Der US-Kongress feierte Tony Blair mit Ovationen: Stunden später war aller Jubel vergessen. In England wurde der Regierungsberater D. Kelly tot aufgefunden.

Der ehemalige UNO-Waffeninspektor soll als Erster den seit Wochen heiß diskutierten Vorwurf erhoben haben, die Regierung Blair habe die Beweise für irakische Massenvernichtungswaffen aufgebauscht.
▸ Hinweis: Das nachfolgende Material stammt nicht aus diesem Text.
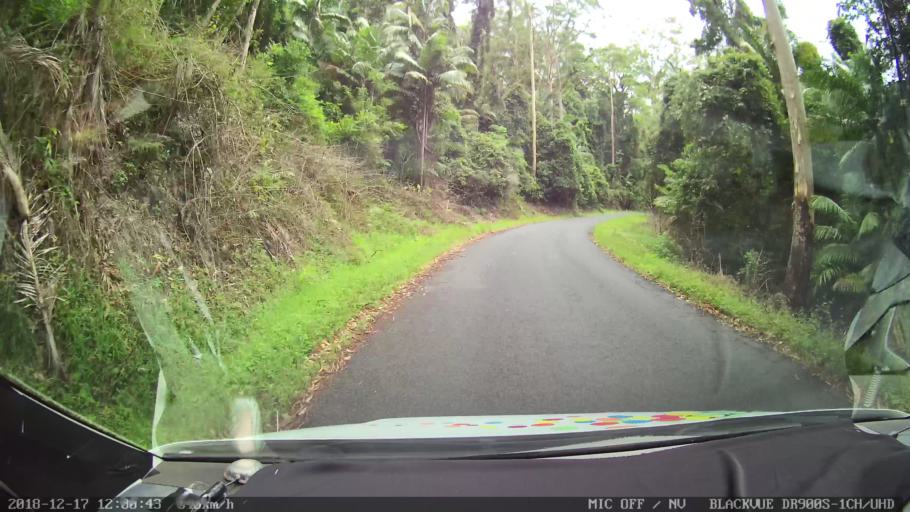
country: AU
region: New South Wales
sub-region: Kyogle
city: Kyogle
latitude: -28.5241
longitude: 152.5694
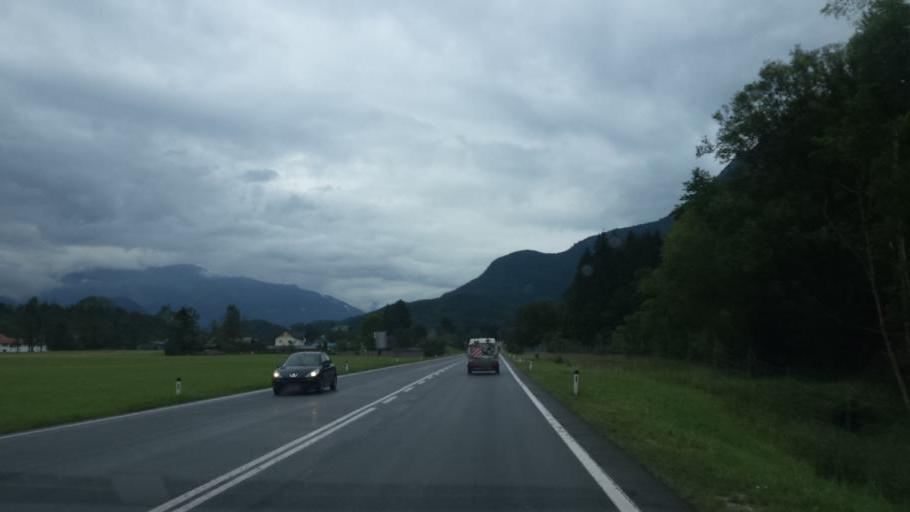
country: AT
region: Salzburg
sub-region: Politischer Bezirk Salzburg-Umgebung
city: Strobl
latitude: 47.7137
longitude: 13.5294
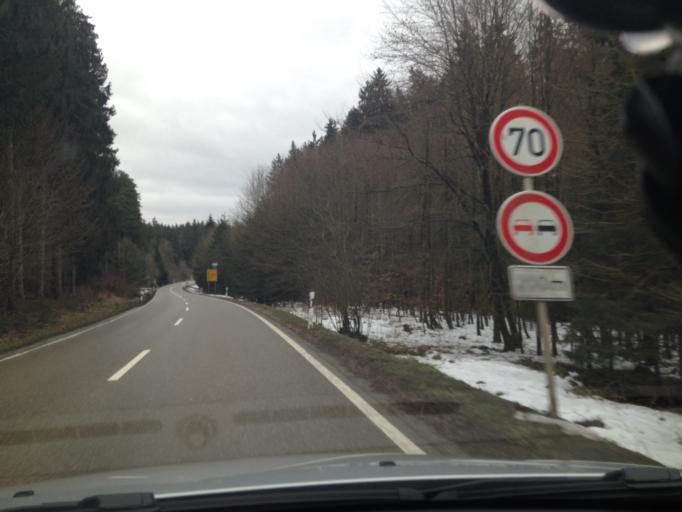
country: DE
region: Bavaria
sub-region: Swabia
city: Adelsried
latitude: 48.4106
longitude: 10.7287
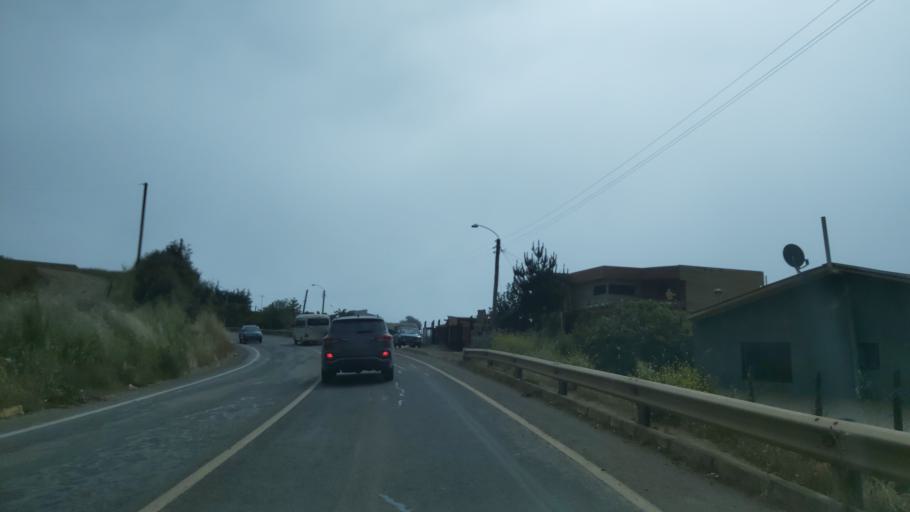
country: CL
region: Maule
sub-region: Provincia de Cauquenes
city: Cauquenes
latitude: -35.8743
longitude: -72.6653
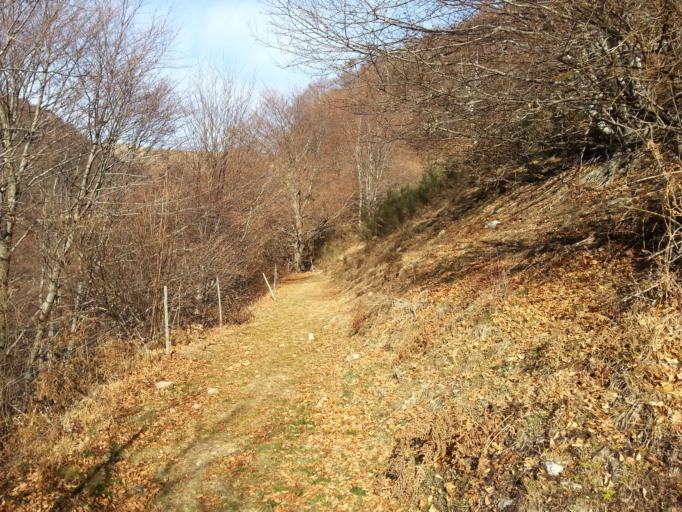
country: CH
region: Ticino
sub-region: Lugano District
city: Gravesano
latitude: 46.0663
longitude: 8.8777
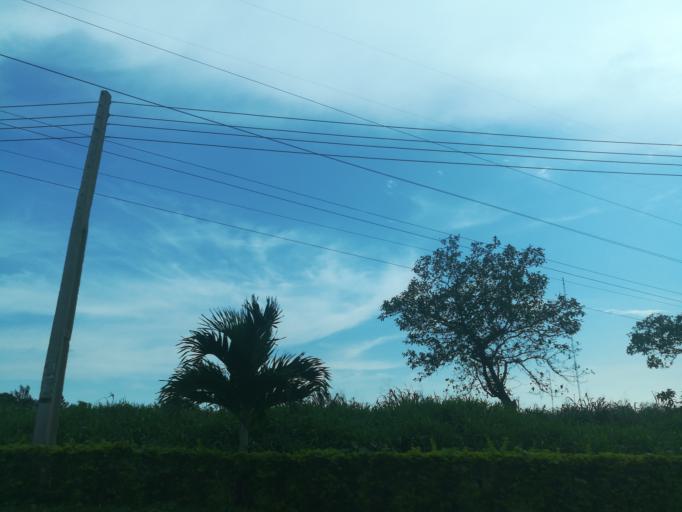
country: NG
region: Lagos
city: Ikorodu
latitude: 6.6364
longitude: 3.5346
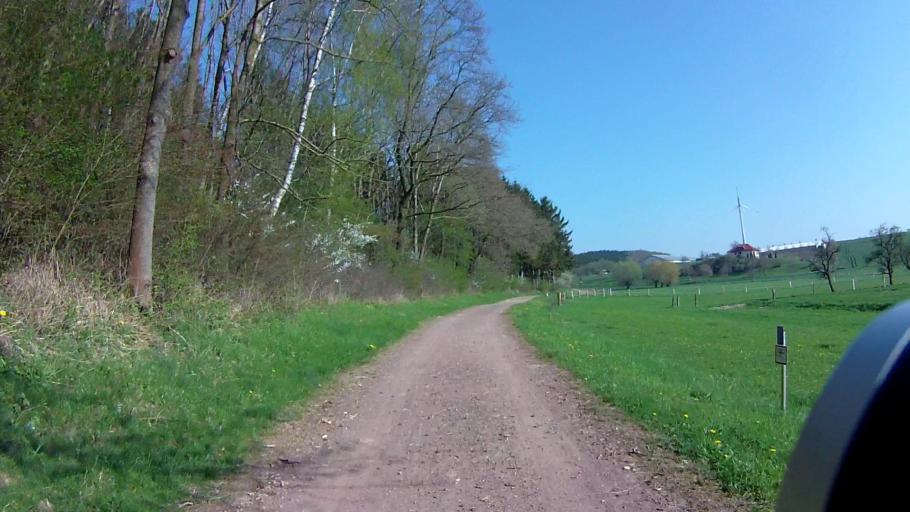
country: DE
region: North Rhine-Westphalia
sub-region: Regierungsbezirk Detmold
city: Paderborn
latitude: 51.6971
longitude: 8.8277
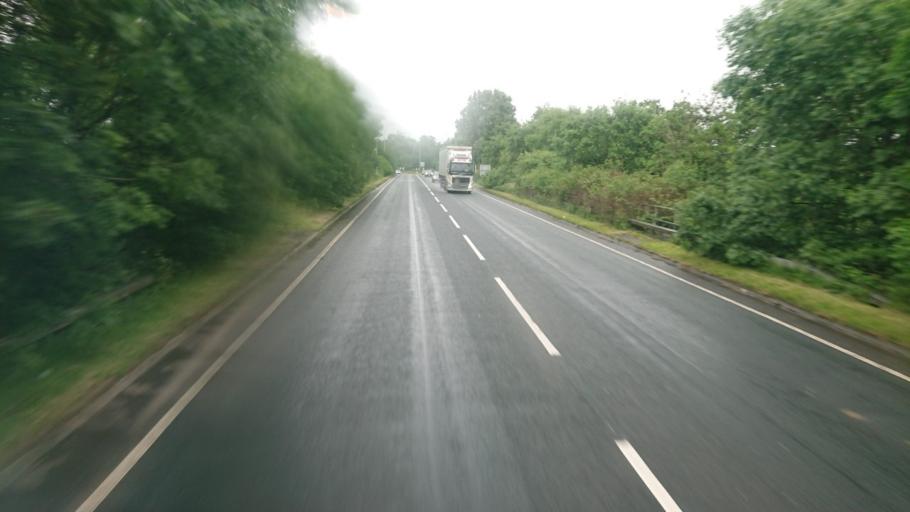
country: GB
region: England
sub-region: Lancashire
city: Morecambe
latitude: 54.0418
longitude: -2.8584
Blairs engster Berater, der mächtige PR-Chef Alastair Campbell, hatte sich alles so schön vorgestellt. An diesem Freitag sollte das britische Fernsehen nach langer Zeit endlich mal wieder Blair den „Triumphator“ zeigen – frenetisch gefeiert vom US-Kongress. Stattdessen sahen die Zuschauer immer wieder den Rand jenes Waldstücks, in dem Kellys Leiche gefunden worden war. Jetzt werde Campbell wohl gehen müssen, mutmaßte der Chefkommentator des Senders Sky News, Adam Boulton.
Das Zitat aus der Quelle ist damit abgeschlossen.